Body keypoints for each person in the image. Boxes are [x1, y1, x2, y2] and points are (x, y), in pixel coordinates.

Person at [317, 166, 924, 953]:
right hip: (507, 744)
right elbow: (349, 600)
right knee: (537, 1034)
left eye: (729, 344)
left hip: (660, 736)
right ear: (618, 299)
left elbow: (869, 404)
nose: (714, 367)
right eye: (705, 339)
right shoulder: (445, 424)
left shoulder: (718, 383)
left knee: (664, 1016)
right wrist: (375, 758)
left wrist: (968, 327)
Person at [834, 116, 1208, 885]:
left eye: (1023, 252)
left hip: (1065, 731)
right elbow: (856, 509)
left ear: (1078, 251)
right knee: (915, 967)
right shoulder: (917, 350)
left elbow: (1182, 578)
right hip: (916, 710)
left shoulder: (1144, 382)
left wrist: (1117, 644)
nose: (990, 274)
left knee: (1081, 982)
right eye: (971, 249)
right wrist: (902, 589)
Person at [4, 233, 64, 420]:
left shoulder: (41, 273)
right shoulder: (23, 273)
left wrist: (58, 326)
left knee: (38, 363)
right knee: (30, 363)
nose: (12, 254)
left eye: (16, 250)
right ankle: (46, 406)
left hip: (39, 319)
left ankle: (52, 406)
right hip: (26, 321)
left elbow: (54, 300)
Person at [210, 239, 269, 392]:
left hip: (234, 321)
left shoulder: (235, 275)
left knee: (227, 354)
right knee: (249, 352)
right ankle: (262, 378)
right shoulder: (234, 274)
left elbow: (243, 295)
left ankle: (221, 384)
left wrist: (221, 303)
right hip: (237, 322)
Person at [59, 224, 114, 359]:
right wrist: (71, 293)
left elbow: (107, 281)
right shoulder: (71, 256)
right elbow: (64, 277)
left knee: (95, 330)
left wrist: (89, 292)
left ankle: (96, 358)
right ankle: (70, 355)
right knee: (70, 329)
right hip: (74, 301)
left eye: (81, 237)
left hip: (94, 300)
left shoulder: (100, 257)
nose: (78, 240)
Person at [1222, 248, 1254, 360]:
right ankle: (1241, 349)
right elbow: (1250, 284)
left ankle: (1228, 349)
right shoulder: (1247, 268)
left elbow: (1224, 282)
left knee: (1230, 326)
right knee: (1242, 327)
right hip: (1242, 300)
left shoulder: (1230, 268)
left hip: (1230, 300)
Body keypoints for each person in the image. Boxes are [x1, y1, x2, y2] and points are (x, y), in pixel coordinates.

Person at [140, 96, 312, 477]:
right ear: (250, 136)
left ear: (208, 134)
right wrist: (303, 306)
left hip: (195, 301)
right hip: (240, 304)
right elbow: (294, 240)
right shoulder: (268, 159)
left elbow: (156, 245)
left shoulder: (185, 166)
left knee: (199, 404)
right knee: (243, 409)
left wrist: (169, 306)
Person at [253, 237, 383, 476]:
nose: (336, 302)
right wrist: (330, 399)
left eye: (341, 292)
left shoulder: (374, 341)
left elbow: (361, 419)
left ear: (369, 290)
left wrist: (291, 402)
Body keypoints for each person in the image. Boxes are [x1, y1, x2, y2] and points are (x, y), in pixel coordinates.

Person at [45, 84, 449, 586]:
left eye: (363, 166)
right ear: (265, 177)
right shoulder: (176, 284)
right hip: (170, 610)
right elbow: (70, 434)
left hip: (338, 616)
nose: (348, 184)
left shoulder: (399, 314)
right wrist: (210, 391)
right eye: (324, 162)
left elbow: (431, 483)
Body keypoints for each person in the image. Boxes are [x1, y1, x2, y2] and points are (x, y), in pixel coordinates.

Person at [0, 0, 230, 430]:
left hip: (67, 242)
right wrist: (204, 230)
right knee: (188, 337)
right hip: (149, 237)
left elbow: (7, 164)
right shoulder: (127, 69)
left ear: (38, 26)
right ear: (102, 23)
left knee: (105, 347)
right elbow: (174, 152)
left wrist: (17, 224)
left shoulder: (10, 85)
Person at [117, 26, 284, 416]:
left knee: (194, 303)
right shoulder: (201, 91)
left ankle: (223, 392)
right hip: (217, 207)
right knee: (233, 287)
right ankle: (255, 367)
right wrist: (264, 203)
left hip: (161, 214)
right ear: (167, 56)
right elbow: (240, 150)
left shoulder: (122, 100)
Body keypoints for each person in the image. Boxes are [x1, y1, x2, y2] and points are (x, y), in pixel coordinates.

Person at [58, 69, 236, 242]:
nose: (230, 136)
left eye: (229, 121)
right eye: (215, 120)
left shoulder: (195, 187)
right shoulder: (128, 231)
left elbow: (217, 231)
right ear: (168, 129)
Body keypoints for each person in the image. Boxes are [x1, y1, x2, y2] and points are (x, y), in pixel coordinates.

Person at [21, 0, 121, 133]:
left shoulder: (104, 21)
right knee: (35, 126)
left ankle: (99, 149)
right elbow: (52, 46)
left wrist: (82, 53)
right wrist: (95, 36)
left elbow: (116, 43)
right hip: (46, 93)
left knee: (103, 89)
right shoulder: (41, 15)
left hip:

-=-=-

TASK OBJECTIVE: In the listing above, find the line containing "nose: (714, 367)" and the line containing "right shoulder: (71, 256)". Output them and every line between, exactly, and nothing else.

OUTPUT OF THE TASK:
nose: (714, 367)
right eye: (705, 339)
right shoulder: (445, 424)
left shoulder: (718, 383)
left knee: (664, 1016)
right wrist: (375, 758)
left wrist: (968, 327)
Person at [834, 116, 1208, 885]:
left eye: (1023, 252)
left hip: (1065, 731)
right elbow: (856, 509)
left ear: (1078, 251)
right knee: (915, 967)
right shoulder: (917, 350)
left elbow: (1182, 578)
right hip: (916, 710)
left shoulder: (1144, 382)
left wrist: (1117, 644)
nose: (990, 274)
left knee: (1081, 982)
right eye: (971, 249)
right wrist: (902, 589)
Person at [4, 233, 64, 420]:
left shoulder: (41, 273)
right shoulder: (23, 273)
left wrist: (58, 326)
left knee: (38, 363)
right knee: (30, 363)
nose: (12, 254)
left eye: (16, 250)
right ankle: (46, 406)
left hip: (39, 319)
left ankle: (52, 406)
right hip: (26, 321)
left elbow: (54, 300)
Person at [210, 239, 269, 392]:
left hip: (234, 321)
left shoulder: (235, 275)
left knee: (227, 354)
right knee: (249, 352)
right ankle: (262, 378)
right shoulder: (234, 274)
left elbow: (243, 295)
left ankle: (221, 384)
left wrist: (221, 303)
right hip: (237, 322)
Person at [59, 224, 114, 359]:
right wrist: (71, 293)
left elbow: (107, 281)
right shoulder: (71, 256)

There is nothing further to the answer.